I drove it for 2 years, adding about a quart of oil each month, since it burned off. Eventually I needed to repair it to pass emissions, so I replaced the engine with a Japanese one.

I've been driving it ever since. Goes from A-B every time, in all weathers. Clutch is still working, and it shifts great, despite what all the "Professionals" keep saying, I fix it when I feel like it. And, for less money. 400 USD to fix the knock sensor? Ha. I did it for 120 bucks.

Would you buy another car from this manufacturer? Yes

Review Date: 21st August, 2012

17th Sep 2013, 19:45

Bud, you list replacing tires and brakes as faults??? These are normal wear and tear parts.

18th Sep 2013, 07:57

Sounds like the "skills" needed are nothing more than knowing how to unscrew the cap off a quart of oil every month.

1999 Subaru Outback 2.5 from North America

Summary:

What to do when the gasket fails

Faults:

Don't know if you kids will get this far, there seems to be a lot of notes on Subaru Outbacks.

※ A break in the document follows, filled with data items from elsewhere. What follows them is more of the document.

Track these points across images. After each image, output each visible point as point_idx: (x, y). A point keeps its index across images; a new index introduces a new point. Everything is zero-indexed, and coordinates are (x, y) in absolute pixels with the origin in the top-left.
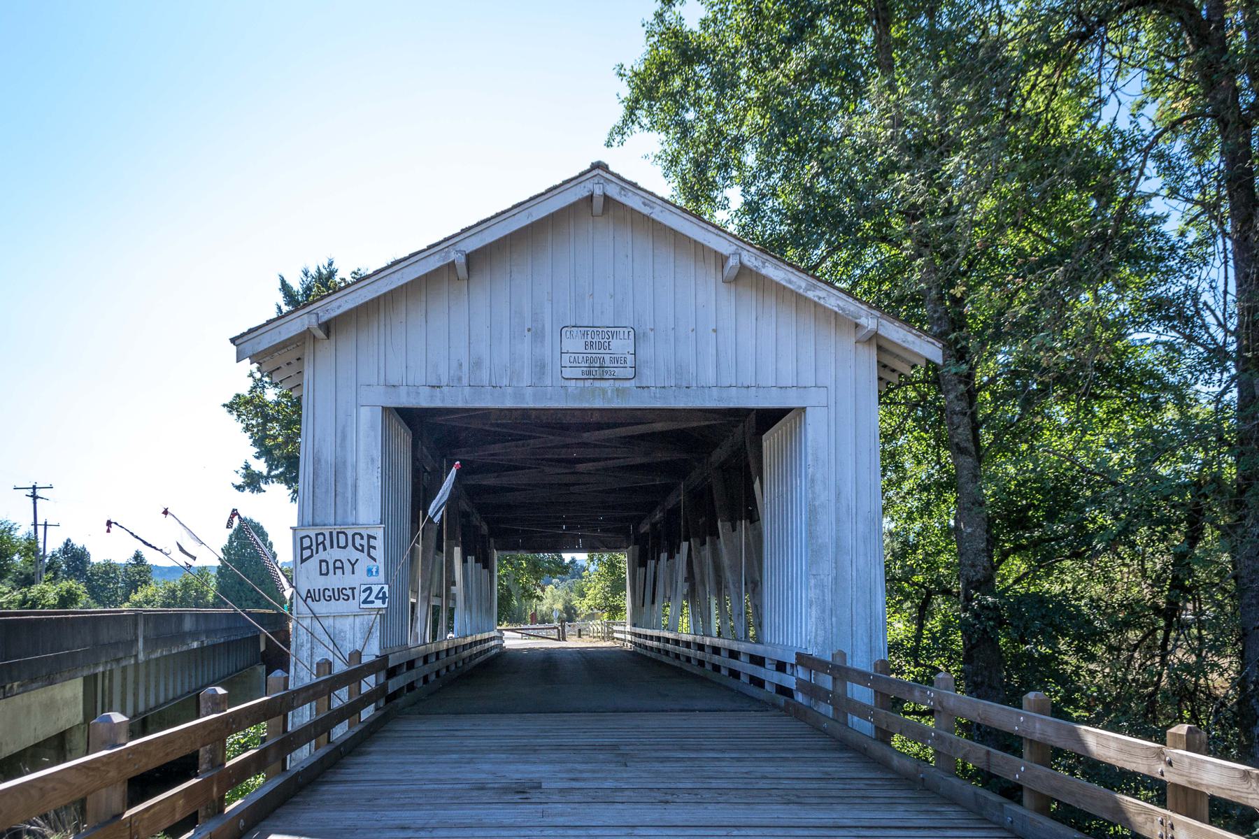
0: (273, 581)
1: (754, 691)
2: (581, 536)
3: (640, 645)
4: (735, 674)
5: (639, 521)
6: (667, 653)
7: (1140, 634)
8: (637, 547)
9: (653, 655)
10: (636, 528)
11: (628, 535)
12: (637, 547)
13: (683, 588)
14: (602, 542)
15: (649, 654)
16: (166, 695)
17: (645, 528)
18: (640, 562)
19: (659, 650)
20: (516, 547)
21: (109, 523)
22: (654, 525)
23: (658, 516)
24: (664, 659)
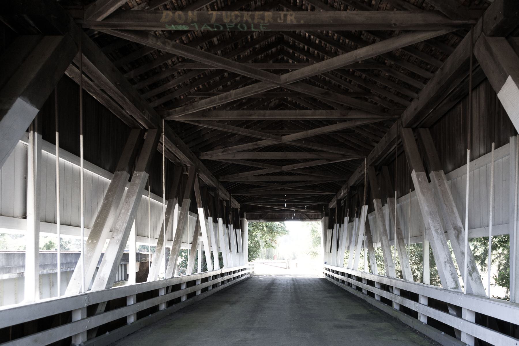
0: (94, 214)
1: (384, 307)
2: (296, 212)
3: (329, 276)
4: (371, 294)
5: (329, 199)
6: (350, 285)
7: (178, 263)
8: (327, 218)
9: (339, 284)
10: (327, 206)
11: (322, 211)
12: (327, 218)
13: (362, 237)
14: (307, 215)
15: (336, 282)
16: (118, 279)
17: (333, 204)
18: (329, 226)
19: (343, 282)
20: (258, 218)
21: (289, 268)
22: (339, 202)
23: (343, 193)
24: (348, 288)
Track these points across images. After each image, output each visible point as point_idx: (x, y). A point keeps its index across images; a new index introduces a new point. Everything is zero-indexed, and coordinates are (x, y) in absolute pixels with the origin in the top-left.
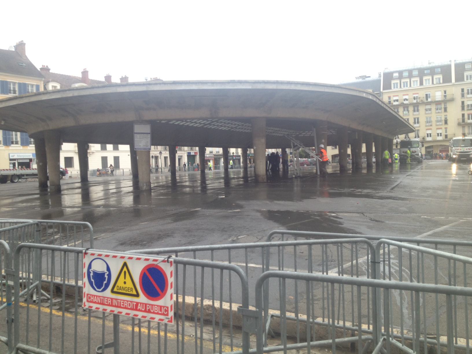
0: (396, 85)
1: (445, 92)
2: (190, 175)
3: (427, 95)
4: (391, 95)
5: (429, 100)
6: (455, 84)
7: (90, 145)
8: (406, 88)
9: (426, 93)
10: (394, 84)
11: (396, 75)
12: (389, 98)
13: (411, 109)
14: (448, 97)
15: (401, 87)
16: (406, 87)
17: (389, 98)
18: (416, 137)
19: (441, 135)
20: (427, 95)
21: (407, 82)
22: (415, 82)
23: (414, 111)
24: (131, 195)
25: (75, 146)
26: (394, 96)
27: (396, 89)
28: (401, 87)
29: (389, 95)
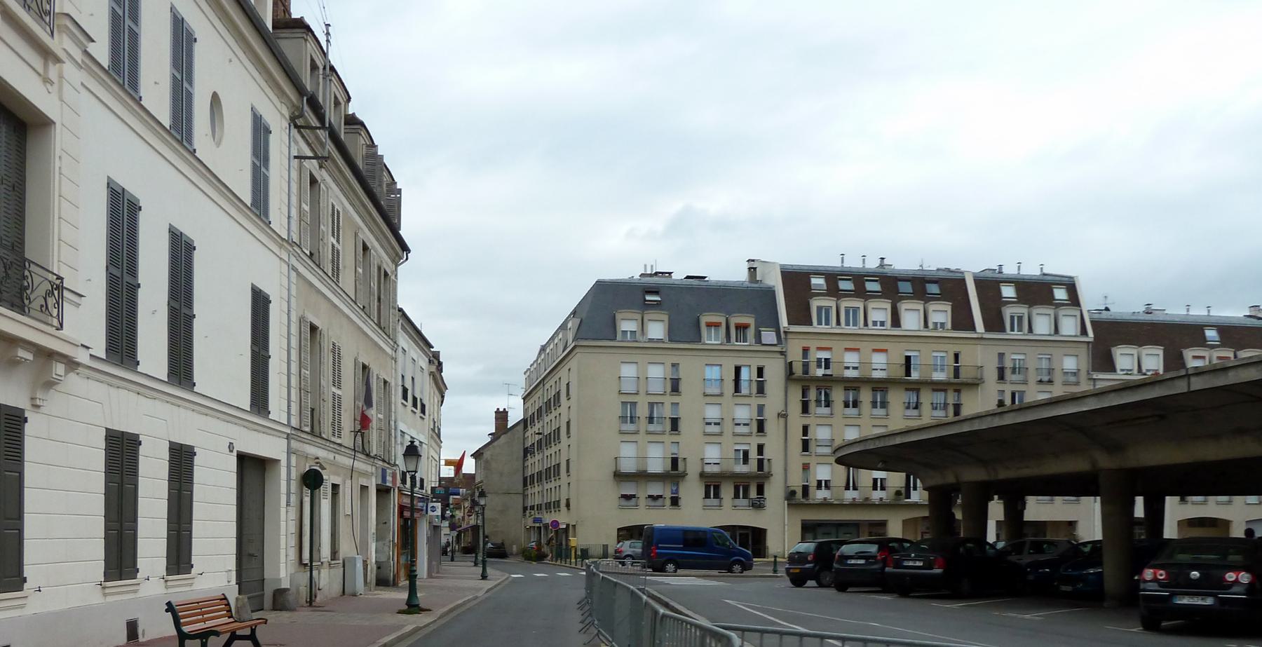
0: (824, 313)
1: (956, 356)
2: (737, 568)
3: (908, 359)
4: (813, 344)
5: (915, 375)
6: (985, 336)
7: (1244, 536)
8: (851, 329)
9: (908, 354)
10: (819, 309)
11: (817, 281)
12: (806, 351)
13: (866, 396)
14: (965, 375)
15: (838, 323)
16: (823, 326)
17: (806, 351)
18: (847, 488)
19: (883, 488)
20: (908, 359)
21: (828, 310)
22: (55, 277)
23: (874, 404)
24: (56, 364)
25: (1038, 502)
26: (819, 349)
27: (823, 328)
28: (838, 323)
29: (806, 344)
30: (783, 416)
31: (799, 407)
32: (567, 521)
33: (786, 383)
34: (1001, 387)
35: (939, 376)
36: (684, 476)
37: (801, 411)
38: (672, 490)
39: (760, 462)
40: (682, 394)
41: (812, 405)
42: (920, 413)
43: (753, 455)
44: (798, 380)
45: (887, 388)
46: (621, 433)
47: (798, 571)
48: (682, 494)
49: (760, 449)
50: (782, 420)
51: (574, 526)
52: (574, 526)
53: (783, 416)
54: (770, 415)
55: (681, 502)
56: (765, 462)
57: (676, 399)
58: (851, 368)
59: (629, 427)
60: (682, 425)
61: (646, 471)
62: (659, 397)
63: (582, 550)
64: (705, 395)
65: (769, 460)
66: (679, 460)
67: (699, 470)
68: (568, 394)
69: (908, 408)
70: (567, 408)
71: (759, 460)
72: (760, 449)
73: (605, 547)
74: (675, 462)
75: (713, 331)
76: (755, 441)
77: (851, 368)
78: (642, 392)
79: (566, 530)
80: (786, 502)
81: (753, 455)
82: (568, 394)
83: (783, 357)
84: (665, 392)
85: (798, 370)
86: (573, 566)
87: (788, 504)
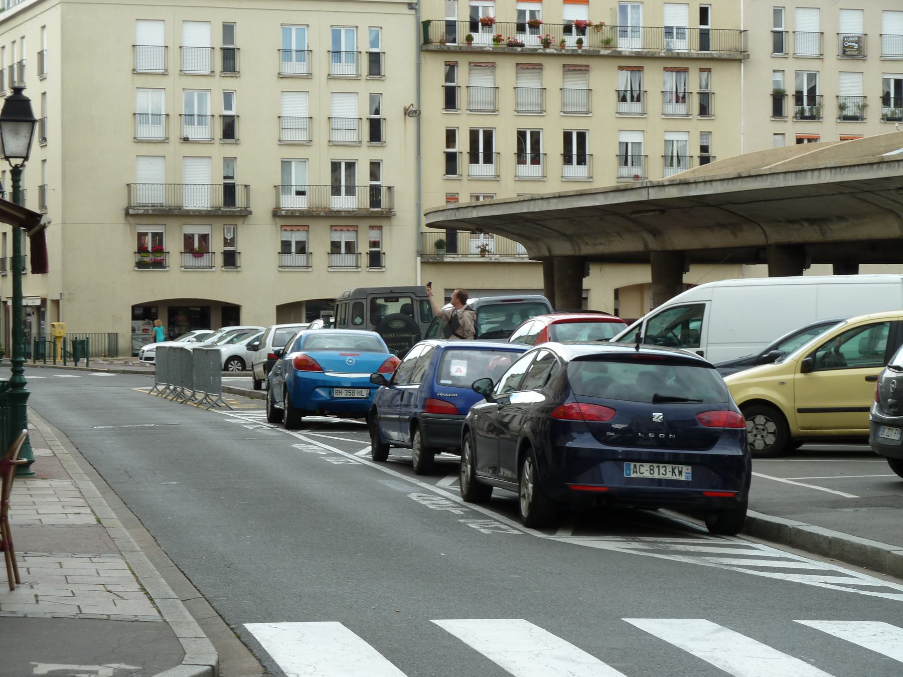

First, yes, both the 2.2 and 2.5 litre engines have head gasket problems, but it is more pronounced in the 2.5 litre. At around 90,000 miles, the stock head gasket on the 9n-0n model years of these cars fails. If you are buying a used Outback and the mileage is up there, you WILL have a problem.

Subaru now has a steel head gasket replacement, but it doesn't solve the problem, because the head tends to get warped. It DOES NOT require noticeable overheating for this to happen, it's just a poorly designed head and it does that. Milling the head and replacing the gasket has limited success, sometimes good, sometimes very bad.

There is a much better repair option, but you have to be careful with it. The Japanese require cars in their country to be scrapped when the reach a certain age. As a result, there are a great many 2.5L Subaru engines (also Toyota and Honda) with less than 40,000 miles on them available.

It costs around $3,200 to do a proper job of milling the head and replacing the gasket. It costs around $4,200 to put in a replacement engine that will come with a 12,000 mile warranty. Probably, done properly a replacement engine will last 60,000 miles.

The problem is finding a mechanic that will do a good job of replacement. If you have a manual transmission, do the clutch plate and bearing at the same time, and you will have a pretty reliable little car for about 4 - 5 years. Then the cycle starts over.

Would you buy another car from this manufacturer? Don't Know

Review Date: 30th August, 2010

30th Aug 2010, 18:00

Here's the problem with your idea: If someone drives more than 12,000 miles a year (the yearly mileage required to get 5 years or 60,000 miles out of an engine based on your idea), then this will not work for you and you will be replacing the engine every 2-3 years. By the way, I have heard that Japan does not in fact require engines to be replaced every 40,000 miles. However I've also heard that they do. I've heard more evidence supporting they don't, and even a Google search turns up nothing on that subject really, which leads me to believe it's just another myth.

By the way, if your head gasket fails and it costs $4200 to replace the engine with a JDM engine, why don't you just scrap your Subaru and buy a newer car that's more reliable? $4200 can buy a very nice used car. Why waste fixing a car that will only last another 60,000 miles?

30th May 2011, 07:28

Just bought a 2000 Lancaster with 70,000km on the 2.5-litre engine. Had read all the comments on head gasket problems, but needed a set of wheels quickly. At auction, paid the equivalent of US$2,440, and keep in mind the weak dollar pushes the dollar value higher. Just a thought, but has anyone any input on adding head gasket sealer prior to symptoms manifesting?

In Japan, you don't have to scrap a car at a certain age or distance on the clock. Far less replace the engine. But in the countryside, scrapping is usually FOC. So fairly common to scrap a car at 100,000km when the major service is due. And if mechanical problems kick in too, then it's heading for the great car park in the sky.

The three-litre, six-cylinder Lancaster with timing chain rather than belt sounds a better bet. Any chance of some feedback?